[[ PROVIDED TEXT open ]]

Digital television adapters (DTAs) are really very simple set-top-boxes.  Depending on the model of DTA and the service provider, it may offer a simple guide but usually it does not  It cannot access Video On Demand nor can it access a multi-room DVR (if you have one).  DTAs are often standard definition only.

 

Cable cards are small cards that hanle the decryption of TV programs.  They do not handle any services, that is done by the TV.

 

2.  Do I need an external tuner for a cable card or can it connect directly to a t.v.

 

No, The TV uses it's own tuner and routes encrypted channels through the cable card.  If your package includes access to an encrypted channel, the cable card will decode it and pass it back to the TV for display.

 

With a cable card all channel numbers and guide services are handled by the TV.  In many cases, the channel numbers will not match those used on standard STBs or the DTA.

 

3.  Does our home computer have to be involved in this process? (I want to keep this as simple as possible so I'm hoping the answer is no.)

 

No.

 

4.  Can I buy a cable card or digital adapter somewhere rather than leasing it from Verizon?

 

No.  You must rent it from the provider.  It's one of the ways providers charge for each TV in the home.

 

5.  The comments I've seen in other threads regarding Verizon support for these products doesn't inspire confidence.

 

Cable cards aren't very popular.  The FCC mandated them years ago ("separable security") in a miss-guided attempt to create a third party market for set-top-boxes, DVRs, and smart TVs. In fact, if you look at a modern STB it has a cable card screwed into it in order to meet the FCC mandate.

[[ PROVIDED TEXT closed ]]
[[ DATASET EXTRACT open ]]

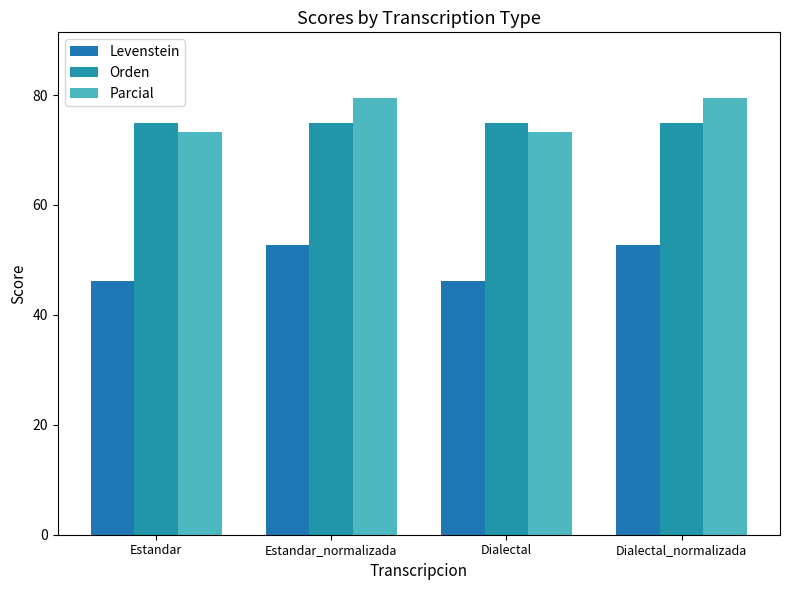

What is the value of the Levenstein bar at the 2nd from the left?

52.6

[[ DATASET EXTRACT closed ]]
[[ DATASET EXTRACT open ]]

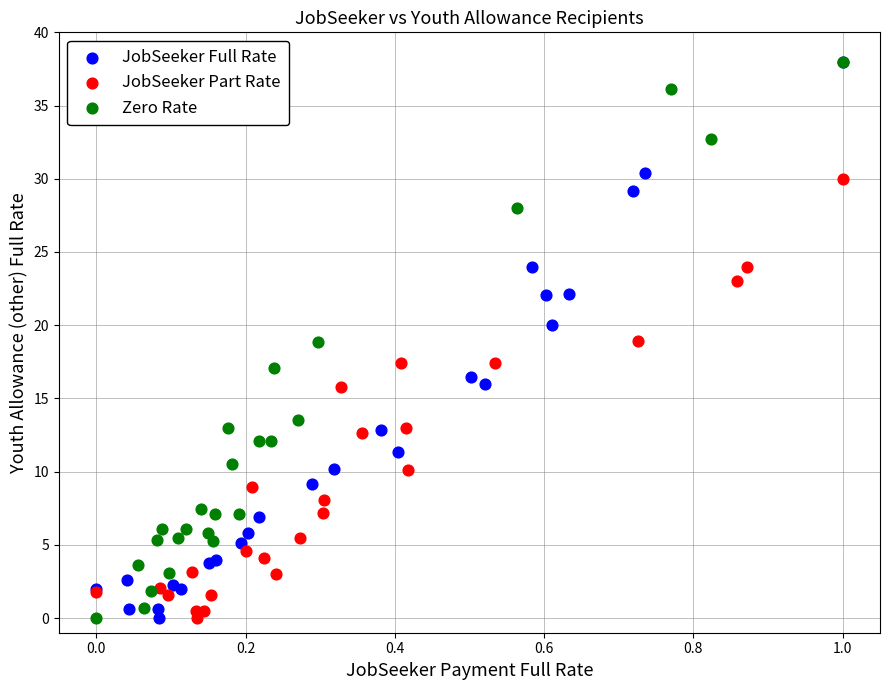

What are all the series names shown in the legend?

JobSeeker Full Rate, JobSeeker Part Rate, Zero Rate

[[ DATASET EXTRACT closed ]]

◆ YOUR INSTRUCTIONS ◆
Please answer from the text on cable cards: what handles channel numbers and guide services when a cable card is used? The records are separate material, unrelated to the text.

◆ WRITTEN ANSWER ◆
The TV handles all channel numbers and guide services.